According to evidence presented in court, Lopez told his girlfriend in Charlotte in September 2011 that he was going to Pennsylvania and planned to return with a new car. A few months earlier, prosecutors said, McQuain had inherited $80,000 from an uncle and used some of the money to buy a new Honda CRV and a 52-inch television, prosecutors said. Lopez knew about the inheritance, they said.

While he was staying with McQuain and her son, Lopez sent cell phone pictures of the car to his girlfriend, prosecutors said. He also made inquiries with friends about selling the television, according to evidence.

He killed Jane McQuain in her apartment on a night when William was sleeping at a friend's house, prosecutors said, hiding the dumbbell in William's bedroom and the knife between the cushions of a sofa.

The next day, Lopez picked up William at his friend's house. They were captured on surveillance video making two visits to a storage facility. The first time, prosecutors said, Lopez retrieved several items belonging to Jane McQuain and he returned about 2 hours later to retrieve the bat.

William was last seen on video at a gas station in Clarksburg. His body was ultimately found a few hundred yards away in some woods off the side of the road. The bat was nearby. McCarthy said Lopez's only motivation to kill the boy was to cover his tracks.

"I think the kid just innocently and blindly did what the guy asked him to do," McCarthy said.
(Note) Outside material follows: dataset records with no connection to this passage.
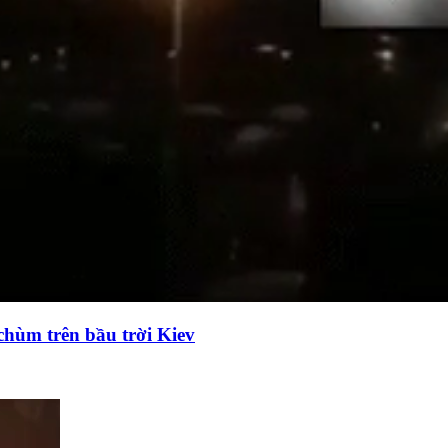
chùm trên bầu trời Kiev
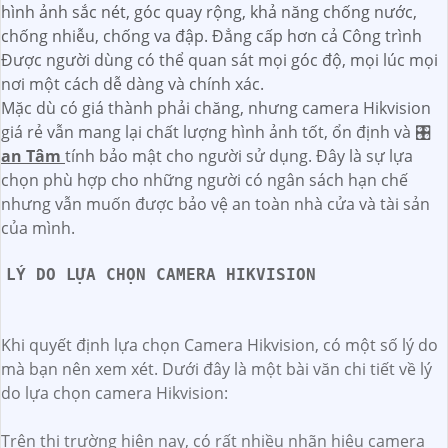
hình ảnh sắc nét, góc quay rộng, khả năng chống nước,
chống nhiễu, chống va đập. Đẳng cấp hơn cả Công trình
Được người dùng có thể quan sát mọi góc độ, mọi lúc mọi
nơi một cách dễ dàng và chính xác.
Mặc dù có giá thành phải chăng, nhưng camera Hikvision
giá rẻ vẫn mang lại chất lượng hình ảnh tốt, ổn định và 🎛
an Tâm
tính bảo mật cho người sử dụng. Đây là sự lựa
chọn phù hợp cho những người có ngân sách hạn chế
nhưng vẫn muốn được bảo vệ an toàn nhà cửa và tài sản
của mình.
LÝ DO LỰA CHỌN CAMERA HIKVISION
Khi quyết định lựa chọn Camera Hikvision, có một số lý do
mà bạn nên xem xét. Dưới đây là một bài văn chi tiết về lý
do lựa chọn camera Hikvision:
Trên thị trường hiện nay, có rất nhiều nhãn hiệu camera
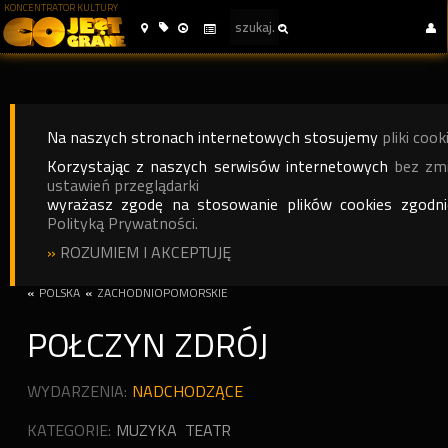
KONCENTRATOR KULTURY
Na naszych stronach internetowych stosujemy
pliki cook
Korzystając z naszych serwisów internetowych
bez zm
ustawień przeglądarki
wyrażasz zgodę na stosowanie plików cookies zgodn
Polityką Prywatności.
»
ROZUMIEM I AKCEPTUJĘ
«
POLSKA
«
ZACHODNIOPOMORSKIE
POŁCZYN ZDRÓJ
WYDARZENIA:
NADCHODZĄCE
KATEGORIE:
MUZYKA
TEATR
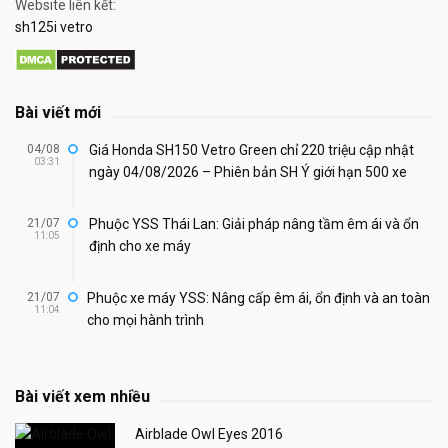
Website liên kết:
sh125i vetro
Bài viết mới
04/08
Giá Honda SH150 Vetro Green chỉ 220 triệu cập nhật
03:31
ngày 04/08/2026 – Phiên bản SH Ý giới hạn 500 xe
21/07
Phuộc YSS Thái Lan: Giải pháp nâng tầm êm ái và ổn
11:05
định cho xe máy
21/07
Phuộc xe máy YSS: Nâng cấp êm ái, ổn định và an toàn
11:04
cho mọi hành trình
Bài viết xem nhiều
Airblade Owl Eyes 2016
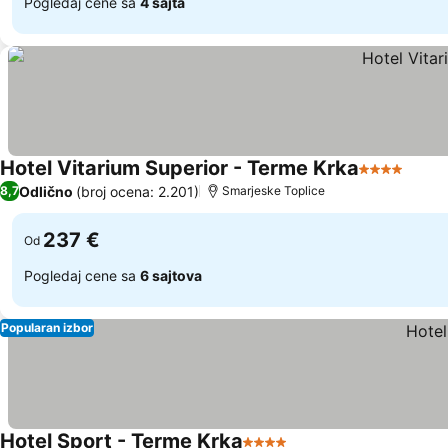
Pogledaj cene sa
4 sajta
Hotel Vitarium Superior - Terme Krka
4 Zvezdice
Odlično
(broj ocena: 2.201)
8,7
Smarjeske Toplice
237 €
Od
Pogledaj cene sa
6 sajtova
Popularan izbor
Hotel Sport - Terme Krka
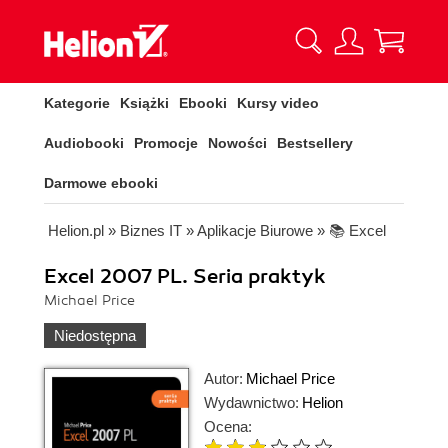
Kategorie
Książki
Ebooki
Kursy video
Audiobooki
Promocje
Nowości
Bestsellery
Darmowe ebooki
Helion.pl
»
Biznes IT
»
Aplikacje Biurowe
»
📚 Excel
Excel 2007 PL. Seria praktyk
Michael Price
Niedostępna
Autor:
Michael Price
Wydawnictwo:
Helion
Ocena:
Lopez was arrested at a motel in the Charlotte area the day after Jane McQuain's body was found. The car was at the scene and Jane McQuain's ATM card, which Lopez had used, was found in the tank of the toilet in the room, prosecutors said. He also took the television, an antique lamp from Tiffany & Co. and a video-game console, according to evidence.

Lopez has not explained his actions or shown any remorse, according to prosecutors, who said they were unaware of any other reason for him to kill his estranged wife.

"Do we think the motive was financial? Absolutely," McCarthy said. "It's about money. It's about things. It's about property. It was greed."